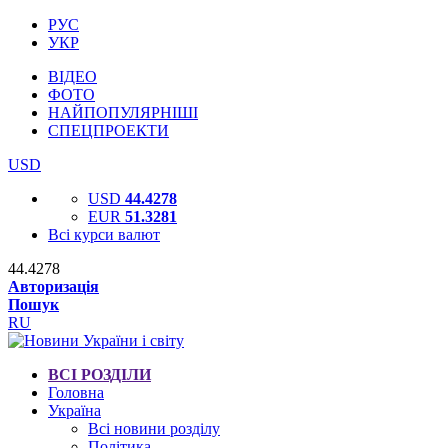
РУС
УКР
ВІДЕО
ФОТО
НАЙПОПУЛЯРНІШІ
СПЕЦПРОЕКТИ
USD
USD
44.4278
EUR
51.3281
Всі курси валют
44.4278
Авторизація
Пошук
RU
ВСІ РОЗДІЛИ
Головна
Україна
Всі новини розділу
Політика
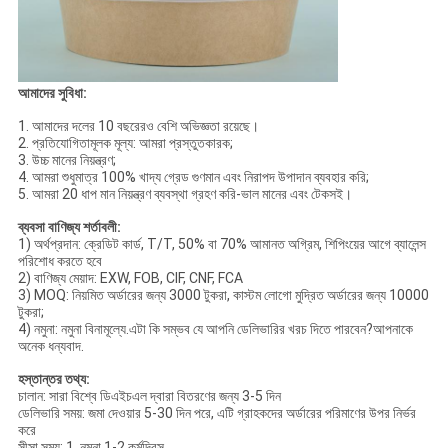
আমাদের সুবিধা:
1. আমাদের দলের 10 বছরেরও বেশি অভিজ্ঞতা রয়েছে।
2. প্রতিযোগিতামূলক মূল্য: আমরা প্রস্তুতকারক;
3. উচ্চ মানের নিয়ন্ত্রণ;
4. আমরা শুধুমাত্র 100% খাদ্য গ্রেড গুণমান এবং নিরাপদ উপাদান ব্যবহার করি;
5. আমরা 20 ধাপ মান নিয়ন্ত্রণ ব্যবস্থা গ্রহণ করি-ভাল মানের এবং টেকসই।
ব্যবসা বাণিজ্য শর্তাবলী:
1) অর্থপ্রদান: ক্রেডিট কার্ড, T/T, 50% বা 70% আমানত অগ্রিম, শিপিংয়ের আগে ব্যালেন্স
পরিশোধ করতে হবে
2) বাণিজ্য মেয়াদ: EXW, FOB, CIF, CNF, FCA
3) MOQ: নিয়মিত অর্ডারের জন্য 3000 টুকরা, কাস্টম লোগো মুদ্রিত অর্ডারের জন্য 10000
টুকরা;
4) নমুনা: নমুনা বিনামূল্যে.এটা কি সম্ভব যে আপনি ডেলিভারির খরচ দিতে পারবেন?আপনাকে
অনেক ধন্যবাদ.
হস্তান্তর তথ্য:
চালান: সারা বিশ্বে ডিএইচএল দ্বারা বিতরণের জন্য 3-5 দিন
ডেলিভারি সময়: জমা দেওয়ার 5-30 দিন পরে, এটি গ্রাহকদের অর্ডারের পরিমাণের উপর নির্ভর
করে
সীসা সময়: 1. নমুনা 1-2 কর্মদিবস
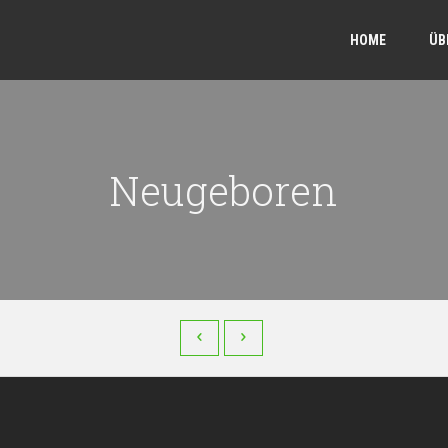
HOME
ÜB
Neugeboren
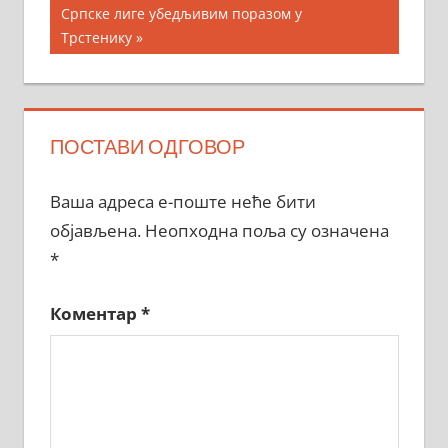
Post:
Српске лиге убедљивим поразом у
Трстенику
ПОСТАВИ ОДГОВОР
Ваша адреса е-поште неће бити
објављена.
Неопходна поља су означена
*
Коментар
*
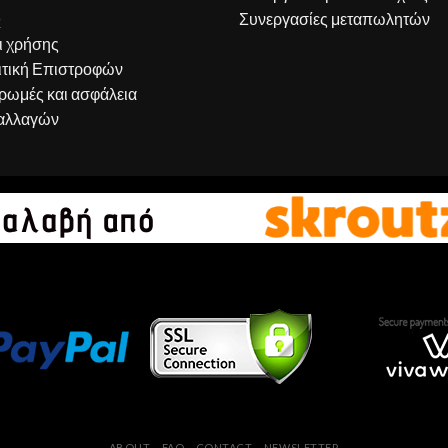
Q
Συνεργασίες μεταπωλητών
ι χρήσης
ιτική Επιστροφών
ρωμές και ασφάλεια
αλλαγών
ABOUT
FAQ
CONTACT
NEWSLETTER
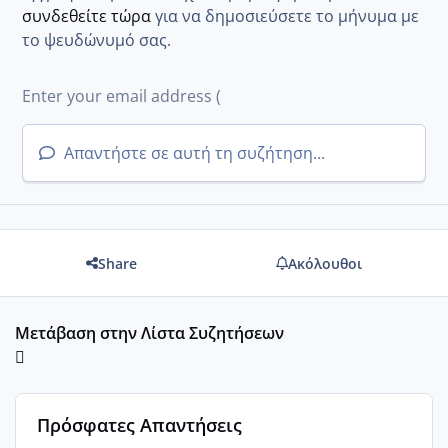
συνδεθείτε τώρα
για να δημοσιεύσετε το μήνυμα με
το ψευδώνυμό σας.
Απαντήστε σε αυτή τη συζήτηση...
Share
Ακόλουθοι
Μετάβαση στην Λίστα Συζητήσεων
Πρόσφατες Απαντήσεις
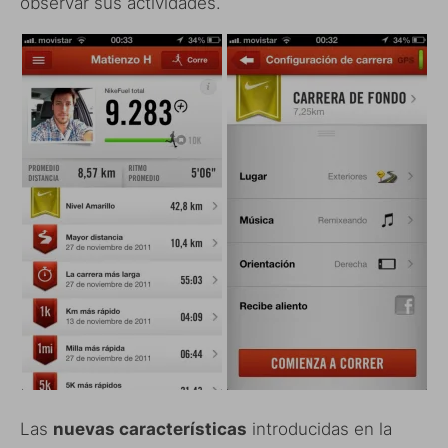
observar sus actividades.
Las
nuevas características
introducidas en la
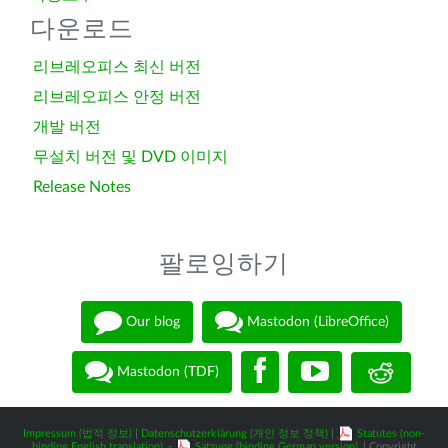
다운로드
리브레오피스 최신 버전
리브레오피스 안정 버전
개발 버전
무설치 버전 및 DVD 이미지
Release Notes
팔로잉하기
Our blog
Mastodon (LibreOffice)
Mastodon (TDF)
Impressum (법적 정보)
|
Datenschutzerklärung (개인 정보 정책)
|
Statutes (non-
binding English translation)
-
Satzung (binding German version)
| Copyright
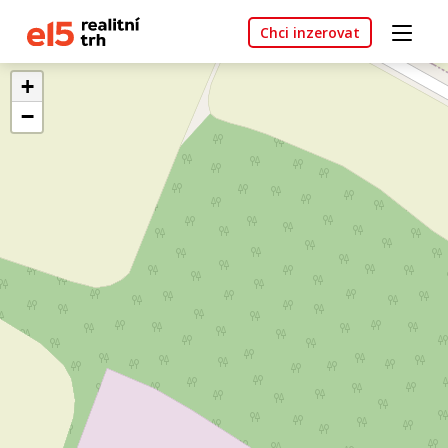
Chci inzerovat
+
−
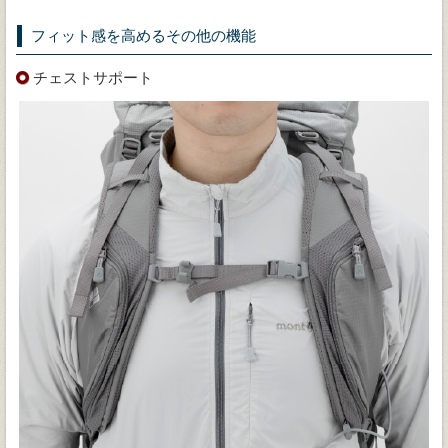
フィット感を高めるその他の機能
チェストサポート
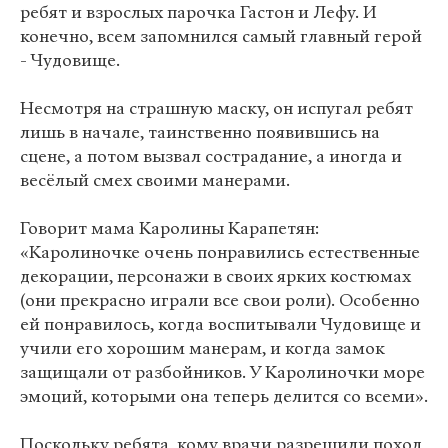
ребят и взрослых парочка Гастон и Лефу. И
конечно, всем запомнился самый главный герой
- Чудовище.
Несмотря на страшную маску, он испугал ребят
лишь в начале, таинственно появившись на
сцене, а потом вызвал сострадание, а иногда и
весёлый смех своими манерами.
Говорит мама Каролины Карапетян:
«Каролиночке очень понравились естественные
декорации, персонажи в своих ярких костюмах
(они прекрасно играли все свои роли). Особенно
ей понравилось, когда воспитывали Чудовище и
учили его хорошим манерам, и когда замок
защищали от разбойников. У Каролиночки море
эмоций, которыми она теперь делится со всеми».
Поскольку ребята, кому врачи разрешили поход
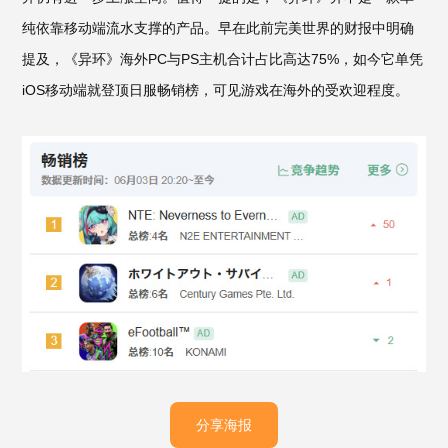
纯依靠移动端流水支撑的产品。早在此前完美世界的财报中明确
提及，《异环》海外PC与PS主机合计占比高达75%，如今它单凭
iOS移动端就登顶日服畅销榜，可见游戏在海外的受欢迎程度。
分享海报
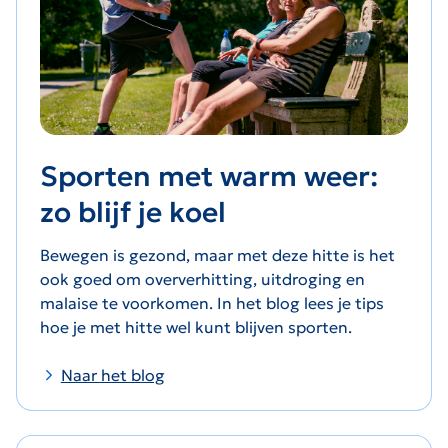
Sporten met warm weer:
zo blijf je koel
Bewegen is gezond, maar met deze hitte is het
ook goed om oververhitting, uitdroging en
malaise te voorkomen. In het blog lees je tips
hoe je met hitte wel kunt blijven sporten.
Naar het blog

> Activity: What you return should match the records line for line, minus the pictures.

> Written solution:
РУС
УКР
ВІДЕО
ФОТО
НАЙПОПУЛЯРНІШІ
СПЕЦПРОЕКТИ
USD
USD
44.4278
EUR
51.3281
Всі курси валют
44.4278
Авторизація
Пошук
RU
ВСІ РОЗДІЛИ
Головна
Україна
Всі новини розділу
Політика
আমাদের সুবিধা:
1. আমাদের দলের 10 বছরেরও বেশি অভিজ্ঞতা রয়েছে।
2. প্রতিযোগিতামূলক মূল্য: আমরা প্রস্তুতকারক;
3. উচ্চ মানের নিয়ন্ত্রণ;
4. আমরা শুধুমাত্র 100% খাদ্য গ্রেড গুণমান এবং নিরাপদ উপাদান ব্যবহার করি;
5. আমরা 20 ধাপ মান নিয়ন্ত্রণ ব্যবস্থা গ্রহণ করি-ভাল মানের এবং টেকসই।
ব্যবসা বাণিজ্য শর্তাবলী:
1) অর্থপ্রদান: ক্রেডিট কার্ড, T/T, 50% বা 70% আমানত অগ্রিম, শিপিংয়ের আগে ব্যালেন্স
পরিশোধ করতে হবে
2) বাণিজ্য মেয়াদ: EXW, FOB, CIF, CNF, FCA
3) MOQ: নিয়মিত অর্ডারের জন্য 3000 টুকরা, কাস্টম লোগো মুদ্রিত অর্ডারের জন্য 10000
টুকরা;
4) নমুনা: নমুনা বিনামূল্যে.এটা কি সম্ভব যে আপনি ডেলিভারির খরচ দিতে পারবেন?আপনাকে
অনেক ধন্যবাদ.
হস্তান্তর তথ্য:
চালান: সারা বিশ্বে ডিএইচএল দ্বারা বিতরণের জন্য 3-5 দিন
ডেলিভারি সময়: জমা দেওয়ার 5-30 দিন পরে, এটি গ্রাহকদের অর্ডারের পরিমাণের উপর নির্ভর
করে
সীসা সময়: 1. নমুনা 1-2 কর্মদিবস
HOME
ÜB
Neugeboren
Post:
Српске лиге убедљивим поразом у
Трстенику
ПОСТАВИ ОДГОВОР
Ваша адреса е-поште неће бити
објављена.
Неопходна поља су означена
*
Коментар
*
Q
Συνεργασίες μεταπωλητών
ι χρήσης
ιτική Επιστροφών
ρωμές και ασφάλεια
αλλαγών
ABOUT
FAQ
CONTACT
NEWSLETTER
συνδεθείτε τώρα
για να δημοσιεύσετε το μήνυμα με
το ψευδώνυμό σας.
Απαντήστε σε αυτή τη συζήτηση...
Share
Ακόλουθοι
Μετάβαση στην Λίστα Συζητήσεων
Πρόσφατες Απαντήσεις
observar sus actividades.
Las
nuevas características
introducidas en la
다운로드
리브레오피스 최신 버전
리브레오피스 안정 버전
개발 버전
무설치 버전 및 DVD 이미지
Release Notes
팔로잉하기
Our blog
Mastodon (LibreOffice)
Mastodon (TDF)
Impressum (법적 정보)
|
Datenschutzerklärung (개인 정보 정책)
|
Statutes (non-
binding English translation)
-
Satzung (binding German version)
| Copyright
Chci inzerovat
+
−
フィット感を高めるその他の機能
チェストサポート
ребят и взрослых парочка Гастон и Лефу. И
конечно, всем запомнился самый главный герой
- Чудовище.
Несмотря на страшную маску, он испугал ребят
лишь в начале, таинственно появившись на
сцене, а потом вызвал сострадание, а иногда и
весёлый смех своими манерами.
Говорит мама Каролины Карапетян:
«Каролиночке очень понравились естественные
декорации, персонажи в своих ярких костюмах
(они прекрасно играли все свои роли). Особенно
ей понравилось, когда воспитывали Чудовище и
учили его хорошим манерам, и когда замок
защищали от разбойников. У Каролиночки море
эмоций, которыми она теперь делится со всеми».
Поскольку ребята, кому врачи разрешили поход
纯依靠移动端流水支撑的产品。早在此前完美世界的财报中明确
提及，《异环》海外PC与PS主机合计占比高达75%，如今它单凭
iOS移动端就登顶日服畅销榜，可见游戏在海外的受欢迎程度。
分享海报
Sporten met warm weer:
zo blijf je koel
Bewegen is gezond, maar met deze hitte is het
ook goed om oververhitting, uitdroging en
malaise te voorkomen. In het blog lees je tips
hoe je met hitte wel kunt blijven sporten.
Naar het blog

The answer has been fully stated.